## [Problem statement]
Among the entries below, find every line that contains the string "this", then copy it.

------------------------------------------------------------

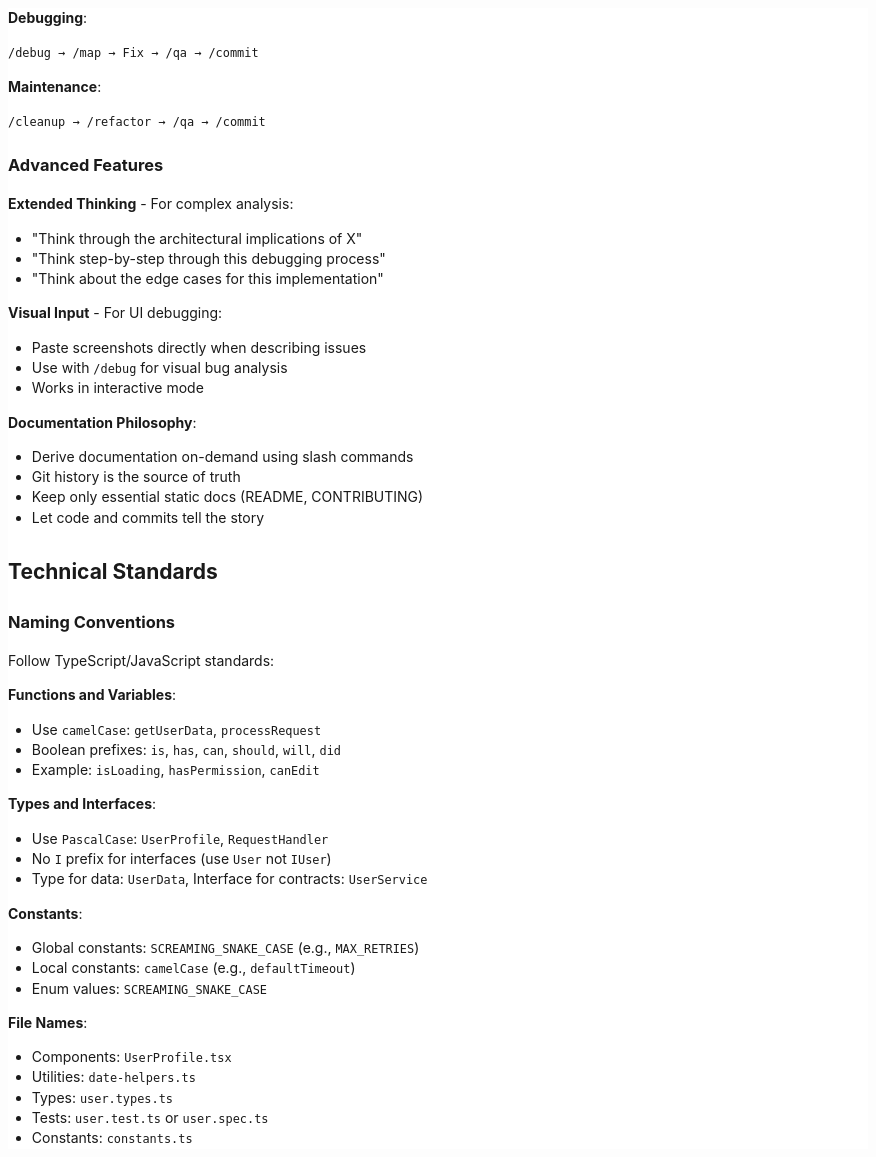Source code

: **Debugging**:
```
/debug → /map → Fix → /qa → /commit
```

**Maintenance**:
```
/cleanup → /refactor → /qa → /commit
```

### Advanced Features

**Extended Thinking** - For complex analysis:
- "Think through the architectural implications of X"
- "Think step-by-step through this debugging process"
- "Think about the edge cases for this implementation"

**Visual Input** - For UI debugging:
- Paste screenshots directly when describing issues
- Use with `/debug` for visual bug analysis
- Works in interactive mode

**Documentation Philosophy**:
- Derive documentation on-demand using slash commands
- Git history is the source of truth
- Keep only essential static docs (README, CONTRIBUTING)
- Let code and commits tell the story

## Technical Standards

### Naming Conventions

Follow TypeScript/JavaScript standards:

**Functions and Variables**:
- Use `camelCase`: `getUserData`, `processRequest`
- Boolean prefixes: `is`, `has`, `can`, `should`, `will`, `did`
- Example: `isLoading`, `hasPermission`, `canEdit`

**Types and Interfaces**:
- Use `PascalCase`: `UserProfile`, `RequestHandler`
- No `I` prefix for interfaces (use `User` not `IUser`)
- Type for data: `UserData`, Interface for contracts: `UserService`

**Constants**:
- Global constants: `SCREAMING_SNAKE_CASE` (e.g., `MAX_RETRIES`)
- Local constants: `camelCase` (e.g., `defaultTimeout`)
- Enum values: `SCREAMING_SNAKE_CASE`

**File Names**:
- Components: `UserProfile.tsx`
- Utilities: `date-helpers.ts`
- Types: `user.types.ts`
- Tests: `user.test.ts` or `user.spec.ts`
- Constants: `constants.ts`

------------------------------------------------------------

## [Response box]
- "Think step-by-step through this debugging process"
- "Think about the edge cases for this implementation"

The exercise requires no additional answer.